His father’s eyes were hard in the window’s reflection. “He come around here yesterday, lookin bad. Say he need to talk to you. He smokin that shit?”
Darnell thought of Donnie’s ragged voice on the phone. “I don’t know,” he said. “I’ll check him out.” He pushed the screen door, but Roscoe spoke behind him.
“Donnie always asks me, every time,” Roscoe said. “‘How’s Birdman doin?’ I have to tell him I’m the last person to answer that. If he’s doing fine in prison, I must have prepared him for that.”
Darnell paused in the sideyard, touching the Spider’s dusty hood, his toes deep in the high grass around the tires.
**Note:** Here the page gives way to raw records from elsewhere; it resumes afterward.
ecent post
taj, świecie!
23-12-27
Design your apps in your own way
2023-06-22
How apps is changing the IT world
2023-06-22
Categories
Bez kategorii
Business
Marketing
He remembered Roscoe telling his father about the drive up to Louis’s college, the same route Darnell had just taken. “You’d think the boy be excited about the team, about ball, but all he did was look for egrets,” Roscoe had said. “I don’t understand how his brain works.”
What’s Pops thinkin about my brain? He ain’t supportin his family—he’s wanderin around dreamin about somethin he can’t have. He straightened from where he’d peered into the Spider’s interior. Let me go get paid, he whispered to the headlights. Odd job. I ain’t goin home broke. And I’m tired of walkin.
“You weren’t nervous, were you?” the consultant said, settling back on the leather couch in the dim living room. MTV looked garish and jumpy in the darkness, and Darnell pushed himself back in the easy chair.
He hesitated. Look into the man’s eyes. You know him. He gon pay you now, just like they do after you rake up the trash and stack the wood. “I don’t know,” he said, concentrating on the heavy laps of skin by the mouth. The truth is the easiest. Why lie? You ain’t doin no more odd jobs for this dude, so who care if he think you ain’t got no cojones? “Nervous about cops. And Vernon actin a fool.”